Comments: If you like ’em old punk/power-pop tunes short, you like The Hussy. This Wisconsin duo exist by creating bursts of energy that truly makes you want to click that replay button over (or pick up the needle on the record player, if that is your thing). I’ve been loving “Sexi Ladi”…replaying the crap out of it! It brings me back to the days last year when I heard Cum Stain’s self-titled. The music is recorded brash and loud and for me that is something I really love in an album. “Alright…peace…bro!” Really digging the dual vocals on “Pavement” and the sweet end jamming on “Have A Say”. Contemporary[ish] bands that have a similar aesthetic would be Ty Segall mayne, pre-Jay Reatard Jay Reatard (sup, “Lymes”), ’02/’03 Black Lips (“Pushin My Luck), Dirtbombs in the 9tees. All excellent frames of reference.
Band: High Tension Wires Release: 3/2011 Label: Dirtnap Records
1. “Get Weird” – A 2. “Incorporeal – B+ 3. “Backbone” – A 4. “Temporary Gods” – A- 5. “Subprime Love” – B+ 6. “Lose Your Grip” – A- 7. “Lose Face” – A 8. “The Universal People’s Church” – A- 9. “Handicapped Hearts” – A 10. “Dirt, Fist, Feet” – B+ 11. “I’m Too Square You’re Too Round” – A- 12. “The Secret of the Hydrogen Bomb” – B+
Comments: From the opening bass line and drum beat of “Get Weird”, you might mistake High Tension Wires for a major dance-punk band.
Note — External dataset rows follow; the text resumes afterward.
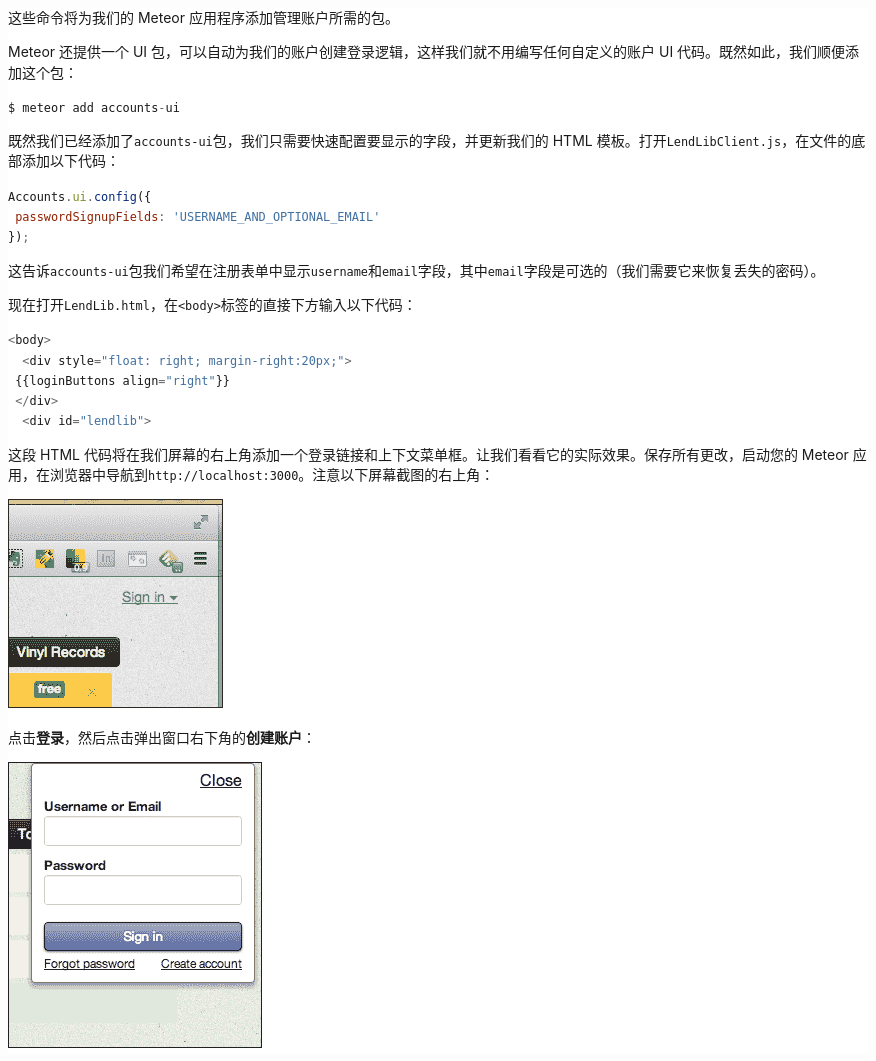 这些命令将为我们的 Meteor 应用程序添加管理账户所需的包。

Meteor 还提供一个 UI 包，可以自动为我们的账户创建登录逻辑，这样我们就不用编写任何自定义的账户 UI 代码。既然如此，我们顺便添加这个包：

```js
$ meteor add accounts-ui

```

既然我们已经添加了`accounts-ui`包，我们只需要快速配置要显示的字段，并更新我们的 HTML 模板。打开`LendLibClient.js`，在文件的底部添加以下代码：

```js
Accounts.ui.config({
 passwordSignupFields: 'USERNAME_AND_OPTIONAL_EMAIL' 
});

```

这告诉`accounts-ui`包我们希望在注册表单中显示`username`和`email`字段，其中`email`字段是可选的（我们需要它来恢复丢失的密码）。

现在打开`LendLib.html`，在`<body>`标签的直接下方输入以下代码：

```js
<body>
  <div style="float: right; margin-right:20px;">
 {{loginButtons align="right"}}
 </div>
  <div id="lendlib">
```

这段 HTML 代码将在我们屏幕的右上角添加一个登录链接和上下文菜单框。让我们看看它的实际效果。保存所有更改，启动您的 Meteor 应用，在浏览器中导航到`http://localhost:3000`。注意以下屏幕截图的右上角：

![添加管理员账户](img/0823OS_06_05.jpg)

点击**登录**，然后点击弹出窗口右下角的**创建账户**：

![添加管理员账户](img/0823OS_06_06.jpg)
The song is noisy, but quite groovy at that. Same goes for “Backbone,” which basks in power-pop greatness. The verses got that damn infectious drum beat and the chorus and break, of course, are the two-tier icing on the cake. High Tension Wires are definitely one of the more catchy garage/punkers out there and I think part of this stems from the short length/no bullshit tunes. Guitar solos don’t overstay their welcome and uncomplicated instrumentation dominates. Recommended!